Prompt :: The required result is each line of the entries below containing the string "butt".

Given information ::
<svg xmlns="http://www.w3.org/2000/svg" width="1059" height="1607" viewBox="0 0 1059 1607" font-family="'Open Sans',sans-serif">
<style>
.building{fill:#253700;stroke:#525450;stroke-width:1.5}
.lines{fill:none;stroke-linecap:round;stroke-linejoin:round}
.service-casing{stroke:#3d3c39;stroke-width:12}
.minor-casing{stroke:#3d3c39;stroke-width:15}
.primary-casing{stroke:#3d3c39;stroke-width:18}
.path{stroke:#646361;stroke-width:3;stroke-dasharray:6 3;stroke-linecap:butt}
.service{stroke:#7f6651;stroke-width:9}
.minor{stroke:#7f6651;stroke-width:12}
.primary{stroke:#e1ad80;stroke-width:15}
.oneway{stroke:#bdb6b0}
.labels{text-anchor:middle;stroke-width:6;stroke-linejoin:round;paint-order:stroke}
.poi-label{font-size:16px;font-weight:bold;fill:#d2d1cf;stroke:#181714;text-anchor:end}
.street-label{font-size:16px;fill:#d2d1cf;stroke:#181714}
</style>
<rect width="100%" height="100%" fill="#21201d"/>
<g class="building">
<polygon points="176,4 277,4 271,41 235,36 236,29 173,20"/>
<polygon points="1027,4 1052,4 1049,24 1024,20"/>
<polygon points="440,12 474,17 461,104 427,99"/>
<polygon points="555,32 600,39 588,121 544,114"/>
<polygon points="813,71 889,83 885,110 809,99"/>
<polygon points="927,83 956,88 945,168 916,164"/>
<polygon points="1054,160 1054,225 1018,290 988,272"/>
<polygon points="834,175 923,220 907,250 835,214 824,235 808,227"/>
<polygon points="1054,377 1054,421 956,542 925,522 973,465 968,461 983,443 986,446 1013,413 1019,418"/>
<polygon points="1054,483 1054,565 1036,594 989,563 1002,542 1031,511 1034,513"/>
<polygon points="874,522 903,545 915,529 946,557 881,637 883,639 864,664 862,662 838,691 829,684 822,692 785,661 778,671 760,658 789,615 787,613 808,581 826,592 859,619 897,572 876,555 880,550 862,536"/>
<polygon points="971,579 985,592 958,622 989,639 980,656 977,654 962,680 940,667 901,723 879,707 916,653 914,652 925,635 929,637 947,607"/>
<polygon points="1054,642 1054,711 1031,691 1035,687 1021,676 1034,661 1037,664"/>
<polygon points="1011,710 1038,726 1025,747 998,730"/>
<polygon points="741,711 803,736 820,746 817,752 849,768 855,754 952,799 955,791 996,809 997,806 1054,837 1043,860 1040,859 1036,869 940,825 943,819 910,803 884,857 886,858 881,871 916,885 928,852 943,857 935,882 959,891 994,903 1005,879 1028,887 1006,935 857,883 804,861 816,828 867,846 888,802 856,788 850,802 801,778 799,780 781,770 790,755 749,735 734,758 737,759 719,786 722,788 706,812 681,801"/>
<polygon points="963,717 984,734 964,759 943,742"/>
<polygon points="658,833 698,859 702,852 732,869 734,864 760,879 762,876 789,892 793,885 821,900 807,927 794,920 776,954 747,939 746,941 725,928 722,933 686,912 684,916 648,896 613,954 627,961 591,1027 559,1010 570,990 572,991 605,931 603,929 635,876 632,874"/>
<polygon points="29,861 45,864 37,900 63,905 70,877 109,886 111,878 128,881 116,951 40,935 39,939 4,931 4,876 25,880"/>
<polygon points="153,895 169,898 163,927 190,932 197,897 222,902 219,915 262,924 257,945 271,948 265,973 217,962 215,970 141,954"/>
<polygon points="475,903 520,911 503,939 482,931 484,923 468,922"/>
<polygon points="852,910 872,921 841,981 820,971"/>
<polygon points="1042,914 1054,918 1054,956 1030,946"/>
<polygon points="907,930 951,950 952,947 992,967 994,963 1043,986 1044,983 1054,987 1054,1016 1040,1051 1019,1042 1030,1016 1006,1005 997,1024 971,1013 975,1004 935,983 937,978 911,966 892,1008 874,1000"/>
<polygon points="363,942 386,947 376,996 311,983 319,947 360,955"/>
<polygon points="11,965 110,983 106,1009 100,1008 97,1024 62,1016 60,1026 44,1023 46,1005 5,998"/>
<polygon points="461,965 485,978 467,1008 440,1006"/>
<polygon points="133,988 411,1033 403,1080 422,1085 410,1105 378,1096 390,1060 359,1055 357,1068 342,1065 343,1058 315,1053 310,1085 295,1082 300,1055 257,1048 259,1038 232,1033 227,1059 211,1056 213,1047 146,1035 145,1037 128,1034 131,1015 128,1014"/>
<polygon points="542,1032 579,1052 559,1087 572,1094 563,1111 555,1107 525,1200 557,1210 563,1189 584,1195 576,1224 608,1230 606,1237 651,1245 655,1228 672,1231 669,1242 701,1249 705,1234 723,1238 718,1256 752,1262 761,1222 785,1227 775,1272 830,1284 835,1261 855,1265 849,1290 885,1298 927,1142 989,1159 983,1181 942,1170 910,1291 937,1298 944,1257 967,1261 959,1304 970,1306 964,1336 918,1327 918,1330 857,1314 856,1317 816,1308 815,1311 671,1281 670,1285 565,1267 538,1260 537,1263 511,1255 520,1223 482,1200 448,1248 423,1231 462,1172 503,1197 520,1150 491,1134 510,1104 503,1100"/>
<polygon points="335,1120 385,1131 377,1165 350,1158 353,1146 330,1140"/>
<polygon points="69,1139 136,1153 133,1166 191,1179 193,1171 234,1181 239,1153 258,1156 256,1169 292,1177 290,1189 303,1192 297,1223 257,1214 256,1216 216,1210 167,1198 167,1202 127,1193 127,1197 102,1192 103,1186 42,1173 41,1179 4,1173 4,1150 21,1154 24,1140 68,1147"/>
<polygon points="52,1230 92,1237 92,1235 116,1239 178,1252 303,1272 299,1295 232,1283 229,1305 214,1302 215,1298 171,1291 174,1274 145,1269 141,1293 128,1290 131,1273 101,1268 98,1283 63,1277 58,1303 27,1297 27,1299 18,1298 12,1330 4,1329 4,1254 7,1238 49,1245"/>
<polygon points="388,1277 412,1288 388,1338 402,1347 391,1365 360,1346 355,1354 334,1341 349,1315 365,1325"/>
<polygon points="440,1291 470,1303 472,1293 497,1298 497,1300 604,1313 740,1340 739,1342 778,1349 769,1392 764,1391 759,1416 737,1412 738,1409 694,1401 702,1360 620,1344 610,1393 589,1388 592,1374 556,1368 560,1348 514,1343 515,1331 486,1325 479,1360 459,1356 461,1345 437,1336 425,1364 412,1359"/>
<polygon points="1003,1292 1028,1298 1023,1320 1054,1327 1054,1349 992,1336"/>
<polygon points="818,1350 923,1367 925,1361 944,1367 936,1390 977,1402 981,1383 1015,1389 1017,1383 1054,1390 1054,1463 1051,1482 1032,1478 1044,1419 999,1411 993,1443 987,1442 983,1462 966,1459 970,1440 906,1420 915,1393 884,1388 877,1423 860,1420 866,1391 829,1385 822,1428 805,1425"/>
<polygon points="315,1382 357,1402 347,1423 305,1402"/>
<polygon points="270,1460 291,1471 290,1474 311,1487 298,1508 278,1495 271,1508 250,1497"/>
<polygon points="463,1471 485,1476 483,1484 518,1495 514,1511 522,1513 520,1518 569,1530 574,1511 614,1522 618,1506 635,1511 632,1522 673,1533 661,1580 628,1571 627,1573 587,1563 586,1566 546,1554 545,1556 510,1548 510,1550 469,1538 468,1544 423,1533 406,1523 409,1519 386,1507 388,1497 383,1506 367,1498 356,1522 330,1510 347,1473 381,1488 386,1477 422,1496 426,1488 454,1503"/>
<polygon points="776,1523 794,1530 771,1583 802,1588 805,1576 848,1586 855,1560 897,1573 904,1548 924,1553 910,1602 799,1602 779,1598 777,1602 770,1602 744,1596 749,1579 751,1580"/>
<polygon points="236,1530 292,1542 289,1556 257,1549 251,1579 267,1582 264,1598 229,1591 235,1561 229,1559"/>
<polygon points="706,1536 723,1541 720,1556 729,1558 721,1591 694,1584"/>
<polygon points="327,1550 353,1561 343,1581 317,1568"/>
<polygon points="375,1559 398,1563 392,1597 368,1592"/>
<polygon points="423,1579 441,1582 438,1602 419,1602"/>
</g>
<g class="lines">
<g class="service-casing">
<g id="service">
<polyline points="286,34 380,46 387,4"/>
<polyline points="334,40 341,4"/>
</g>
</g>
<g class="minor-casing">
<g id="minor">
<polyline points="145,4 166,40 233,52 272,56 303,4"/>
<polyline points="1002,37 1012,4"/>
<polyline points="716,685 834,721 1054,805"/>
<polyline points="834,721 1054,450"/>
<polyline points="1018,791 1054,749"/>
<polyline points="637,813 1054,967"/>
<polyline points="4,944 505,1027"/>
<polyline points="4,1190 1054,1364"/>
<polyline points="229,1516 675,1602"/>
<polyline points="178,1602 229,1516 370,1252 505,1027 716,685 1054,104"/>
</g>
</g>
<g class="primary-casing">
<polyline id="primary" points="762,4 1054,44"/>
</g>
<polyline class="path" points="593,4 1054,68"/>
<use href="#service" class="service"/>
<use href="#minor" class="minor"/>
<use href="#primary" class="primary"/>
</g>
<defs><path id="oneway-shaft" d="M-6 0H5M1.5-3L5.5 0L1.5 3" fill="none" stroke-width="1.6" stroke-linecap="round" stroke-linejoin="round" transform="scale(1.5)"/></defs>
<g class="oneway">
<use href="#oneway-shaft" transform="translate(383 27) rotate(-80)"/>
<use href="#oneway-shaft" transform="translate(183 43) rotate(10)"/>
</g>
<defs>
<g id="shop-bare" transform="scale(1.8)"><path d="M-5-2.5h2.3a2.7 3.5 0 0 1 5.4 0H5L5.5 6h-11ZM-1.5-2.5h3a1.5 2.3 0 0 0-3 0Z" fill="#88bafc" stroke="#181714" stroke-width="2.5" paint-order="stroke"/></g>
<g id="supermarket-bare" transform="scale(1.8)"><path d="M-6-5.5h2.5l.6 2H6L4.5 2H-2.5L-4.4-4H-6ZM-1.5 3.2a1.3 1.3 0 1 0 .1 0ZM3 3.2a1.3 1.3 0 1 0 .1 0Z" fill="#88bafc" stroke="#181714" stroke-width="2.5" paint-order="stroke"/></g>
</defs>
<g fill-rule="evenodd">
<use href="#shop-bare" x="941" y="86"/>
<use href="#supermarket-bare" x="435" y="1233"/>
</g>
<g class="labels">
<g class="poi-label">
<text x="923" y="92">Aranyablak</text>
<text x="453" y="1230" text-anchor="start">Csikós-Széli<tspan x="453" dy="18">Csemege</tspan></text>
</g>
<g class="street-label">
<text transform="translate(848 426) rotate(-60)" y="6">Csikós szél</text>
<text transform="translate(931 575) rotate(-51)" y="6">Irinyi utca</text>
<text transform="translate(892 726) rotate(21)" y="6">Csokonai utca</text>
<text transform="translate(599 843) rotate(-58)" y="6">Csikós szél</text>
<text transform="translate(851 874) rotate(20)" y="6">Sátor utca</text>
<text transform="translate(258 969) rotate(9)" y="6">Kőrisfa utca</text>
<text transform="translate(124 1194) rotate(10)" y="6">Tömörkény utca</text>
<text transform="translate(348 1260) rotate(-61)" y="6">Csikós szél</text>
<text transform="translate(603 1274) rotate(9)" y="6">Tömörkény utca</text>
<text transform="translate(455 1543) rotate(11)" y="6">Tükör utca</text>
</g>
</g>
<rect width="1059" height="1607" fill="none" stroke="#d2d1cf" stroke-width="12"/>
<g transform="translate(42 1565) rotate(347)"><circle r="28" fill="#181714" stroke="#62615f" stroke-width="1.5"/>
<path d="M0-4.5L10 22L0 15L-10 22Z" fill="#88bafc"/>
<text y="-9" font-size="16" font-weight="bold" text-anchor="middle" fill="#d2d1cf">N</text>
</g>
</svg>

...

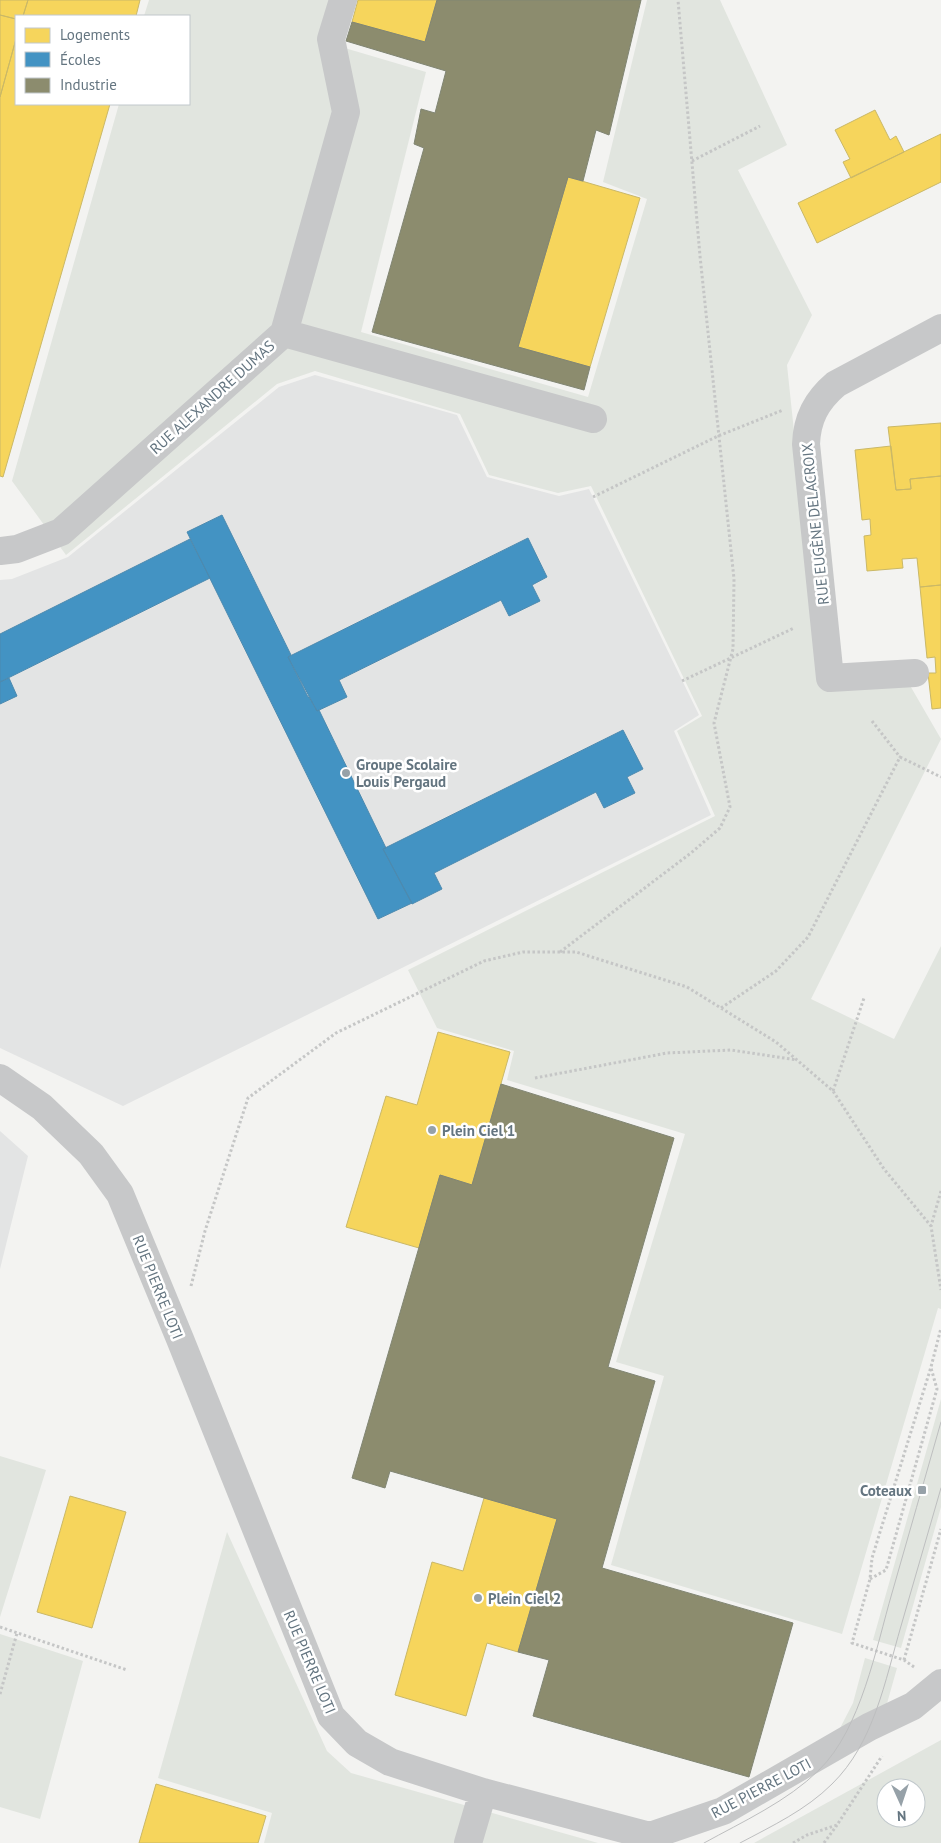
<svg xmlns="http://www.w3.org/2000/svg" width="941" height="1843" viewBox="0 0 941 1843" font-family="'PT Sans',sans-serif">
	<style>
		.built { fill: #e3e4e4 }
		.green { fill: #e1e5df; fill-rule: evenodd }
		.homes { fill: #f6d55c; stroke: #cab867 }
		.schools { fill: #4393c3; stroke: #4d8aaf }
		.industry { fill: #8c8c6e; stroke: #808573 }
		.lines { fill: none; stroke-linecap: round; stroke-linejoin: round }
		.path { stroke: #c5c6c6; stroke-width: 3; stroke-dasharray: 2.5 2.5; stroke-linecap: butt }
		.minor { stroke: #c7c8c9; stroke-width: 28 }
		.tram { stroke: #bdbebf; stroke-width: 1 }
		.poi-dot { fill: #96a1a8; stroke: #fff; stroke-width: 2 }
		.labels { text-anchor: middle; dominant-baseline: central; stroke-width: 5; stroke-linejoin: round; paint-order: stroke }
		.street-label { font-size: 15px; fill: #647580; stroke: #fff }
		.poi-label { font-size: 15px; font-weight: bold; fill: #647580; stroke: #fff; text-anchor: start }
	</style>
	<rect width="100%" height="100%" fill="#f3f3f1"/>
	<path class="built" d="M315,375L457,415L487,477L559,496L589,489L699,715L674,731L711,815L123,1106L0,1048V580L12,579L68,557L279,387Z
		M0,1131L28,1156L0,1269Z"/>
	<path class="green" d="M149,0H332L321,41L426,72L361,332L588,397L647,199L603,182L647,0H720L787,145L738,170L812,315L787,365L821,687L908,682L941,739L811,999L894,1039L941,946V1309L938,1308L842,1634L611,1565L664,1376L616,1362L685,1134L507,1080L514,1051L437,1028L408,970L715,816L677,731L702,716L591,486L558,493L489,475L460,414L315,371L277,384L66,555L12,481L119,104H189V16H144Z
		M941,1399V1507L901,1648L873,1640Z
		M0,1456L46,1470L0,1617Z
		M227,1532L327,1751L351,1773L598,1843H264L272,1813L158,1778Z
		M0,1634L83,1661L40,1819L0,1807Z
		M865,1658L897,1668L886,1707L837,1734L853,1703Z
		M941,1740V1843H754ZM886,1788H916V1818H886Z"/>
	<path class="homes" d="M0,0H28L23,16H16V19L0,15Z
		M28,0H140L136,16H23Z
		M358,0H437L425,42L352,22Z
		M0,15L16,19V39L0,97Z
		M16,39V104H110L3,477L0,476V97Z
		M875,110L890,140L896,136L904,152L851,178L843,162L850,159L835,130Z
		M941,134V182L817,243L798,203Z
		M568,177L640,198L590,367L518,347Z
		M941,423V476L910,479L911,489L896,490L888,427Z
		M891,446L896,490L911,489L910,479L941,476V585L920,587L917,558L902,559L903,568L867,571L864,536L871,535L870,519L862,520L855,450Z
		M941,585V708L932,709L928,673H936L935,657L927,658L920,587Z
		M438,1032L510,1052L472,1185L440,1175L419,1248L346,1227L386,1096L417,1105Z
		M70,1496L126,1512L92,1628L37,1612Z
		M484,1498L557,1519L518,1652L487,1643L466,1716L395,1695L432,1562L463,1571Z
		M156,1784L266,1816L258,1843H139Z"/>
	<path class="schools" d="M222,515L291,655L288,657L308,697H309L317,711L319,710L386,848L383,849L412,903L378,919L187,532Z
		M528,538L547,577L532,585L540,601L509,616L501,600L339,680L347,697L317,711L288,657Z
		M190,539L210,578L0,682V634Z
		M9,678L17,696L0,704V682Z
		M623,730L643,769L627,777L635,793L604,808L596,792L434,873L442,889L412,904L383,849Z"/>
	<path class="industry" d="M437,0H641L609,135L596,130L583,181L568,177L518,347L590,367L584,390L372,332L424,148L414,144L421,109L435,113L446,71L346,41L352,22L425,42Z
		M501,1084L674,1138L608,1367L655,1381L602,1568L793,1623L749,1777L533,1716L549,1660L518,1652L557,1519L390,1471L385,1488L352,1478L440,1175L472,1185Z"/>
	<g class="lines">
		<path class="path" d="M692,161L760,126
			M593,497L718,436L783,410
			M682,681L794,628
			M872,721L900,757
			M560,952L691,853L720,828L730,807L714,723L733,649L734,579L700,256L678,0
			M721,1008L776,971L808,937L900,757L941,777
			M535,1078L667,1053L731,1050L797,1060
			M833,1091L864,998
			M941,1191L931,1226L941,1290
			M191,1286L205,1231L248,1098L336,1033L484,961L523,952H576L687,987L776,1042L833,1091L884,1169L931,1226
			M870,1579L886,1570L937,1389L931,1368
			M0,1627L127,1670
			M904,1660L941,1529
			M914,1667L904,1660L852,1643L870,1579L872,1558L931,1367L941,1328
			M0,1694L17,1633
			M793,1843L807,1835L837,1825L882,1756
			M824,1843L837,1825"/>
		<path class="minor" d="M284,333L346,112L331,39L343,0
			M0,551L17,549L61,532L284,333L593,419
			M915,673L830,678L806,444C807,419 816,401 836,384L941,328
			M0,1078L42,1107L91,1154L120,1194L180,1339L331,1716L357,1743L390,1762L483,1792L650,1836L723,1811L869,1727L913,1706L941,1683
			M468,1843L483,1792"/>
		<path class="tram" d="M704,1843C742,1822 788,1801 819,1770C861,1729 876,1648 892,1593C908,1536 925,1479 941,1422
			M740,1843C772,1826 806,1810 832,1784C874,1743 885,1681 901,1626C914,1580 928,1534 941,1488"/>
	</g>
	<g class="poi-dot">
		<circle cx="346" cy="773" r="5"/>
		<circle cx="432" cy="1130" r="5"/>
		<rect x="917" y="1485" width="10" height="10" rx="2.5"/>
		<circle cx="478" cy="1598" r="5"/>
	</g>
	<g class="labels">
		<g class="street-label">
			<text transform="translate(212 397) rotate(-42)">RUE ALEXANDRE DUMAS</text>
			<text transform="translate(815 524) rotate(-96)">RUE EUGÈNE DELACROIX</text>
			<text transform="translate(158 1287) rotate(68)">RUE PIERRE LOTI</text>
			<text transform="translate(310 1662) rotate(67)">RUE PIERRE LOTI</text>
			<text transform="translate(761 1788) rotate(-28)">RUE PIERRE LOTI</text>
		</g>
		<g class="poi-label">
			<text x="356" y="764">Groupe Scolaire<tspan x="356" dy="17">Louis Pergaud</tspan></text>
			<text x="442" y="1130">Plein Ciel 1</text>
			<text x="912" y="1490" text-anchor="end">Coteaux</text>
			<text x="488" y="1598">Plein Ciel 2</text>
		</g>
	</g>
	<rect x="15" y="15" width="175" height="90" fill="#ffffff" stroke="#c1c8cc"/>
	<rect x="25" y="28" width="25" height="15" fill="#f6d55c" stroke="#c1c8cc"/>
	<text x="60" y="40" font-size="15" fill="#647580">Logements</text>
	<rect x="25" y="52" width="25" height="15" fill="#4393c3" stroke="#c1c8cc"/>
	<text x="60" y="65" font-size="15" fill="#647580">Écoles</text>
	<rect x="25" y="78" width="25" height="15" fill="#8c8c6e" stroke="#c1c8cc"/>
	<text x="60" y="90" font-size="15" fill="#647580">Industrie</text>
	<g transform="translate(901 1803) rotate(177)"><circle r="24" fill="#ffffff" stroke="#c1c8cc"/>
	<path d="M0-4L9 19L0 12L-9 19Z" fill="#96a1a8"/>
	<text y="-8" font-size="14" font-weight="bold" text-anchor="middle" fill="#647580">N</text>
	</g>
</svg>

Answer to the problem ::
.path{stroke:#646361;stroke-width:3;stroke-dasharray:6 3;stroke-linecap:butt}
		.path { stroke: #c5c6c6; stroke-width: 3; stroke-dasharray: 2.5 2.5; stroke-linecap: butt }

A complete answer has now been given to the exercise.